In definition, a “playbill” is any written or printed poster that advertises a public performance; historically, playbills were long, narrow, single-sided posters that informed the viewer of the production’s title, location, and schedule. On Broadway, however, a Playbill is much more: it lists helpful information about the story with the audience, including the structure of scenes, songs, and intermissions, and the setting; it contains the full production “credits”, cataloging the large and varied community of people that come together to create a show; it includes features and interviews, offering readers the opportunity to learn more about Broadway and the theatre community. Even for the rare theatregoer who fails to open their Playbill, receiving one is important and exciting — because it’s a signal that they’re about to see a Broadway show.

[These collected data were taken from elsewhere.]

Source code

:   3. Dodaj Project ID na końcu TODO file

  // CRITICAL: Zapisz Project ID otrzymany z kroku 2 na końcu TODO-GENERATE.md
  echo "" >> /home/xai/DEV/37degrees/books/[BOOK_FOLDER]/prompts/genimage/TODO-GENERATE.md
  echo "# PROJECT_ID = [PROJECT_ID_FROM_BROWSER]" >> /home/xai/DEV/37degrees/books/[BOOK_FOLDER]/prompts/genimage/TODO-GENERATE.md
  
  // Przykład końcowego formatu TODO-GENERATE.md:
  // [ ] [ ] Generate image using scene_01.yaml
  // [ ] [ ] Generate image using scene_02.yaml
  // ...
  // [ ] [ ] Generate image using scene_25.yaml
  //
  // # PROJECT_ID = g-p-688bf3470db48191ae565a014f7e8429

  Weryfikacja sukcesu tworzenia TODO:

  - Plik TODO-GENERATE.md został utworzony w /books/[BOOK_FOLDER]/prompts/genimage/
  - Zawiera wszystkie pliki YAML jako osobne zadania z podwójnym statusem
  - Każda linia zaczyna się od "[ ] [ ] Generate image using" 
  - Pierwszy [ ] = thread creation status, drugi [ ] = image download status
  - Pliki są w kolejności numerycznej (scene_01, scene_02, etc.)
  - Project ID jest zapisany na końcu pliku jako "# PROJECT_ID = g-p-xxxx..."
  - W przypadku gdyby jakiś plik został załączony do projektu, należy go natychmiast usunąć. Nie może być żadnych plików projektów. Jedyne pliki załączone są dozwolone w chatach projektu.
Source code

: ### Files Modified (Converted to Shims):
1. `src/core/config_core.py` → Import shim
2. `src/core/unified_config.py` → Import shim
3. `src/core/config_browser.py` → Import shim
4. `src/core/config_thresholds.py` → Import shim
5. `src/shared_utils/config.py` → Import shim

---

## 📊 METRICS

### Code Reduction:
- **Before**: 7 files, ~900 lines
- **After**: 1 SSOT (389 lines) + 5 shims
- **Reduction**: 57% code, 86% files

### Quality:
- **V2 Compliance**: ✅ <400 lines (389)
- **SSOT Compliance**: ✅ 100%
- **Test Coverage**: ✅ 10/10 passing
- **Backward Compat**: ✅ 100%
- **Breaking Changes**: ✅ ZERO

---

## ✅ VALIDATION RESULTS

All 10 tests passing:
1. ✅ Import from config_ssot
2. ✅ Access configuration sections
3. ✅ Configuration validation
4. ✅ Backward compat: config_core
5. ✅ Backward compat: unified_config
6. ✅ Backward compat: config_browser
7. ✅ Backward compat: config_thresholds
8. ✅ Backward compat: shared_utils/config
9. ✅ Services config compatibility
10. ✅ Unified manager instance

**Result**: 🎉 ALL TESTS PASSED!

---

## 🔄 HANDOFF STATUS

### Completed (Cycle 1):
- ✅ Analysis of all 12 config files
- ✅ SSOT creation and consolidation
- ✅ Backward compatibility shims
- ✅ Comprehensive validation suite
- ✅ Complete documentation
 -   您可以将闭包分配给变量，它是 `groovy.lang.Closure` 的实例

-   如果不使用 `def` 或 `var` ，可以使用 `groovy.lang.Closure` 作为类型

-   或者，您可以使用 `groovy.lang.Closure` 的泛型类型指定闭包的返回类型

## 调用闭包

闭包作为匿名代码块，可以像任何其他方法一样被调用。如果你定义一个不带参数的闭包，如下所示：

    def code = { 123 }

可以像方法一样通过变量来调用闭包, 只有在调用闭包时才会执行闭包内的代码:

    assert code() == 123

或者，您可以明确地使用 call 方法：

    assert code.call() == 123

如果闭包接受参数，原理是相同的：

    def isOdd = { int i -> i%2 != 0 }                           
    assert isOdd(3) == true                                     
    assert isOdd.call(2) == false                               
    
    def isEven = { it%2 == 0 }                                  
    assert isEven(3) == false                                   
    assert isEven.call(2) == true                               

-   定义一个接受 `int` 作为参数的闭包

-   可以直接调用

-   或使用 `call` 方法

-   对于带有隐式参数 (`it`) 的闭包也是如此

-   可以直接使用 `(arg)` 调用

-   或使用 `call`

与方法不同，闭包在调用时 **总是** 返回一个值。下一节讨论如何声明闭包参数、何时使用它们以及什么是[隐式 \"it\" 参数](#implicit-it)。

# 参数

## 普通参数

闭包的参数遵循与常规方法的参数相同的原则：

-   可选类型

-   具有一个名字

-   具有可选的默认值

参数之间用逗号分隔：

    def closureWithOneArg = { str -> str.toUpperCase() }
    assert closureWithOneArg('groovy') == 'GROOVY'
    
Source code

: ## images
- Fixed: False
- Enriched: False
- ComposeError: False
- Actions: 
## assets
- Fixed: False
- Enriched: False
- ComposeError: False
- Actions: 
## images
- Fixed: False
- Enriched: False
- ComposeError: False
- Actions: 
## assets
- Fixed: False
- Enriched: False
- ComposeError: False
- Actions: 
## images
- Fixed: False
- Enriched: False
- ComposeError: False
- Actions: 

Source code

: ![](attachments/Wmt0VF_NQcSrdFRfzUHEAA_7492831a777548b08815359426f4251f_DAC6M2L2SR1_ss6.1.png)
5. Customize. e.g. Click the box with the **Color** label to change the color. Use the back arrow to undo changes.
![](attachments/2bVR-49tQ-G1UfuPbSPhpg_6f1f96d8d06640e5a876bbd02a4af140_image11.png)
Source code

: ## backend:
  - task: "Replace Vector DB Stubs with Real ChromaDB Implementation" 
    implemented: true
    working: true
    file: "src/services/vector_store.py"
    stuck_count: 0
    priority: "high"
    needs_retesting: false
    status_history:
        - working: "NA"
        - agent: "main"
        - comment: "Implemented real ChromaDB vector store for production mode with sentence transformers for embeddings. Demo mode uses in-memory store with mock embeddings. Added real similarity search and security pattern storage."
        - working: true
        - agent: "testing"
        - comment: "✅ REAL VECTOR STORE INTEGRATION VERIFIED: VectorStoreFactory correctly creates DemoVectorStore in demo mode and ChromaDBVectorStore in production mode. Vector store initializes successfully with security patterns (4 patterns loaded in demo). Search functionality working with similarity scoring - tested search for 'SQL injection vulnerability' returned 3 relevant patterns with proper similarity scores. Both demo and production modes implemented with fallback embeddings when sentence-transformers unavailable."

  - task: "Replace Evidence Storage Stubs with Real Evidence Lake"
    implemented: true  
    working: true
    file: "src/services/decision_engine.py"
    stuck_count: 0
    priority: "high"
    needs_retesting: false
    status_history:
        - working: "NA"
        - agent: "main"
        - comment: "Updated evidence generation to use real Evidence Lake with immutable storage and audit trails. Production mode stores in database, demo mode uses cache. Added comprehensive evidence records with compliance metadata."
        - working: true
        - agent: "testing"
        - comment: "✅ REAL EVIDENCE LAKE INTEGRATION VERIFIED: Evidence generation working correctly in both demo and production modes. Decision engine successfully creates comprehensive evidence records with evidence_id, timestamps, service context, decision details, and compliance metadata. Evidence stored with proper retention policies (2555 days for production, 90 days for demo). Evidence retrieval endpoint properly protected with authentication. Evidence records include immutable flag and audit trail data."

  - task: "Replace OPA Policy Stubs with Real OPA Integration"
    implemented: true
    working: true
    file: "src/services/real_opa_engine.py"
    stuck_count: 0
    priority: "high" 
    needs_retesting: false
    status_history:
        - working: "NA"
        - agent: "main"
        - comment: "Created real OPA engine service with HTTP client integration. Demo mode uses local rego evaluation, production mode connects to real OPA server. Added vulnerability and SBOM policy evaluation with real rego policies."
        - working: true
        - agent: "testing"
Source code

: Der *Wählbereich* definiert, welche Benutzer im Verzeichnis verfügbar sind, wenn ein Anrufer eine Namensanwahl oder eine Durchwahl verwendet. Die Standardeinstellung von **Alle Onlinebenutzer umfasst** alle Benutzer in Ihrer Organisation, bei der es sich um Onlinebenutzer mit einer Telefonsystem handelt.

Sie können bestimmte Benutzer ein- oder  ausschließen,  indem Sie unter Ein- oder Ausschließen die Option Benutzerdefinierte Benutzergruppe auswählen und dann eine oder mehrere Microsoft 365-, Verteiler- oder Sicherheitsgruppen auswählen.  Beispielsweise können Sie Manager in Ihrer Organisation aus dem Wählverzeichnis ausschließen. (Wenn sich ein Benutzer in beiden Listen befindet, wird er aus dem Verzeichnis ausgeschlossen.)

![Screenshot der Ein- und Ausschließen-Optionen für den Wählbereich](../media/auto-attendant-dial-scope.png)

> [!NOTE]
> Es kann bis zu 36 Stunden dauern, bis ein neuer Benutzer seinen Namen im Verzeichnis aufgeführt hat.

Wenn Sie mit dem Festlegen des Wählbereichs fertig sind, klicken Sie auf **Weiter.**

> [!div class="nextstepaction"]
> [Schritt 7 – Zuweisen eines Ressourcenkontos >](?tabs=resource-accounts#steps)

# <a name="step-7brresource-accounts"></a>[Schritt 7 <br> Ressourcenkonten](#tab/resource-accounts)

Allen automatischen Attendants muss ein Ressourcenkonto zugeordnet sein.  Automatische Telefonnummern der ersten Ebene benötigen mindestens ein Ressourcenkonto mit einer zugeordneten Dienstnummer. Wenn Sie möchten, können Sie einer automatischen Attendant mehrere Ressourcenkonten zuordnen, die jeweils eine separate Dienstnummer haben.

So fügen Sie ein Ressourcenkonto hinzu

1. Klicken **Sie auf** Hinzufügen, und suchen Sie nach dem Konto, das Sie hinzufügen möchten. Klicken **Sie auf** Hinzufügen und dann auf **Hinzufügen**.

Before Playbill, every theater was tasked with compiling an accurate program for each new production — a costly, time-consuming process. Frank Vincent Strauss offered a solution in 1884 by founding The New York Theater Program Corporation: the company created and provided monthly magazines, customized for each production. By 1918, the publication provided the programs for all Broadway productions, and in 1957, it adopted the iconic Playbill masthead. In the modern era, Playbill has expanded its services to theatres outside of New York and developed its popular Playbill.com website, allowing readers to peruse archives, job postings, theatre news, and engage with a community of fellow theatre-lovers.
For many, the enriching and thrilling “magic” of a theatrical experience is it’s ephemerality: it is intangible, live, and it vanishes as quickly as it was made before your eyes. No one can see the same show twice. At the end of the every Broadway show, the audience is left with only two things: their experience and their Playbill.